▶ **Task objective**:
In the abstract below on vegetable oils in natural rubber composites, which petroleum-based oil are Moringa oil and Niger oil compared with?

▶ **Reading text**:
-- Opening Marker --

New Vegetable Oils with Different Fatty Acids on Natural Rubber Composite Properties.

Owing to the toxicity of polycyclic aromatic (PCA) oils, much attention has been paid to the replacement of PCA oils by other nontoxic oils. This paper reports comparative study of the effects of new vegetable oils, i.e., Moringa oil (MO) and Niger oil (NO), on rheological, physical and dynamic properties of silica-filled natural rubber composite (NRC), in comparison with petroleum-based naphthenic oil (NTO). The results reveal that MO and NO exhibit higher thermal stability and better processability than NTO. Cure characteristics of the rubber compounds are not significantly affected by the oil type. It is also found that the NRCs containing MO or NO have better tensile strength and lower dynamic energy loss than the NRCs containing NTO. This may be because both MO and NO improve filler dispersion to a greater extent than NTO as supported by storage modulus and scanning electron microscopy results. Consequently, the present study suggests that MO and NO could be used as the alternative non-toxic oils for NRC without any loss of the properties evaluated.

-- Closing Marker --

▶ **Supplied data**:
-- Opening Marker --

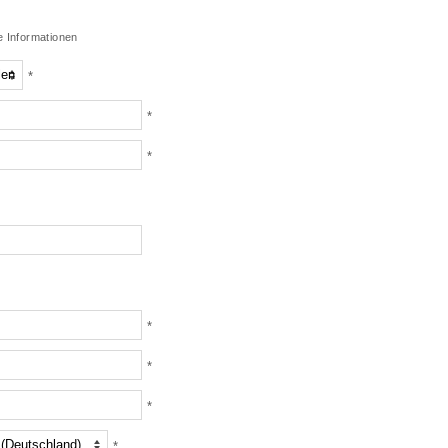
e Informationen
*
*
*
*
*
*
*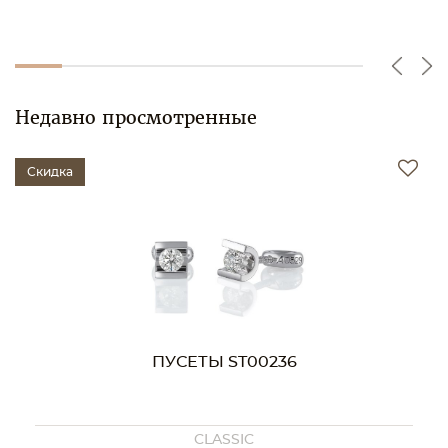
Недавно просмотренные
Скидка
ПУСЕТЫ ST00236
CLASSIC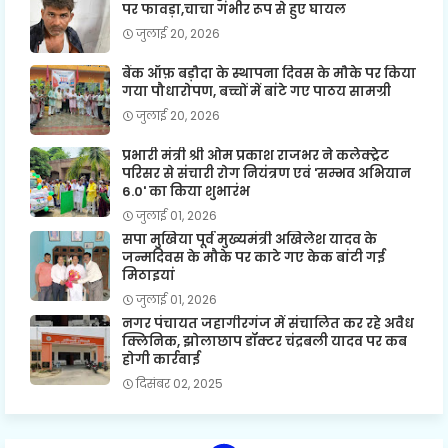
पर फावड़ा,चाचा गंभीर रूप से हुए घायल
जुलाई 20, 2026
बैंक ऑफ़ बड़ौदा के स्थापना दिवस के मौके पर किया
गया पौधारोपण, बच्चों में बांटे गए पाठय सामग्री
जुलाई 20, 2026
प्रभारी मंत्री श्री ओम प्रकाश राजभर ने कलेक्ट्रेट
परिसर से संचारी रोग नियंत्रण एवं 'सम्भव अभियान
6.0' का किया शुभारंभ
जुलाई 01, 2026
सपा मुखिया पूर्व मुख्यमंत्री अखिलेश यादव के
जन्मदिवस के मौके पर काटे गए केक बांटी गई
मिठाइयां
जुलाई 01, 2026
नगर पंचायत जहागीरगंज में संचालित कर रहे अवैध
क्लिनिक, झोलाछाप डॉक्टर चंद्रबली यादव पर कब
होगी कार्रवाई
दिसंबर 02, 2025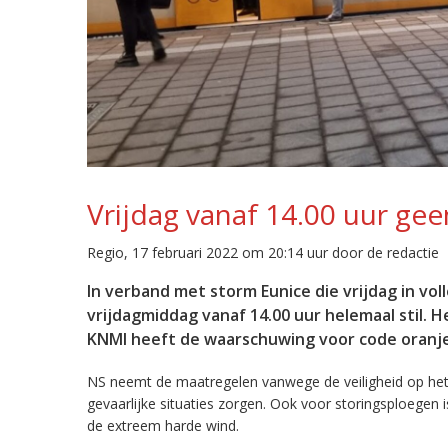
Vrijdag vanaf 14.00 uur ge
Regio, 17 februari 2022 om 20:14 uur door de redactie
In verband met storm Eunice die vrijdag in vol
vrijdagmiddag vanaf 14.00 uur helemaal stil. 
KNMI heeft de waarschuwing voor code oranje
NS neemt de maatregelen vanwege de veiligheid op het
gevaarlijke situaties zorgen. Ook voor storingsploegen i
de extreem harde wind.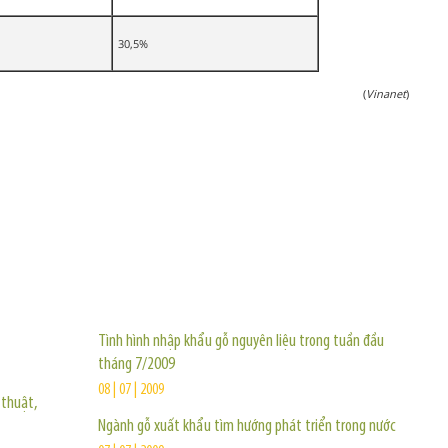
30,5%
(
Vinanet
)
TIN KHÁC
Tình hình nhập khẩu gỗ nguyên liệu trong tuần đầu
tháng 7/2009
08 | 07 | 2009
 thuật,
Ngành gỗ xuất khẩu tìm hướng phát triển trong nước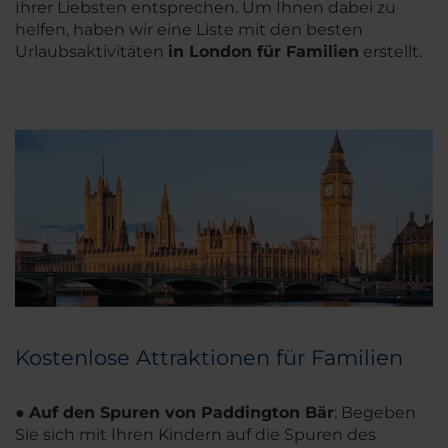
Ihrer Liebsten entsprechen. Um Ihnen dabei zu
helfen, haben wir eine Liste mit den besten
Urlaubsaktivitäten
in London für Familien
erstellt.
Kostenlose Attraktionen für Familien
●
Auf den Spuren von Paddington Bär
: Begeben
Sie sich mit Ihren Kindern auf die Spuren des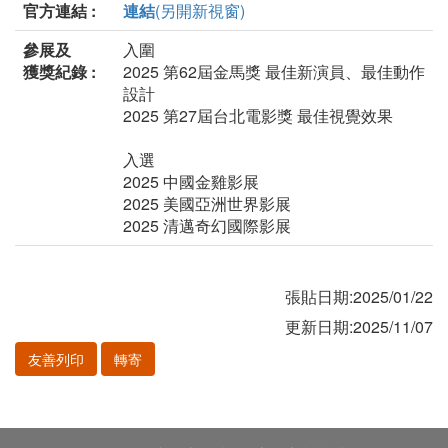
官方連結 :
連結
(另開新視窗)
參展及
入圍
獲獎紀錄 :
2025 第62屆金馬獎 最佳新演員、最佳動作
設計
2025 第27屆台北電影獎 最佳視覺效果
入選
2025 中國金雞影展
2025 美國亞洲世界影展
2025 清邁奇幻國際影展
張貼日期:2025/01/22
更新日期:2025/11/07
友善列印
轉寄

-- Closing Marker --

▶ **Result of the task**:
Naphthenic oil (NTO).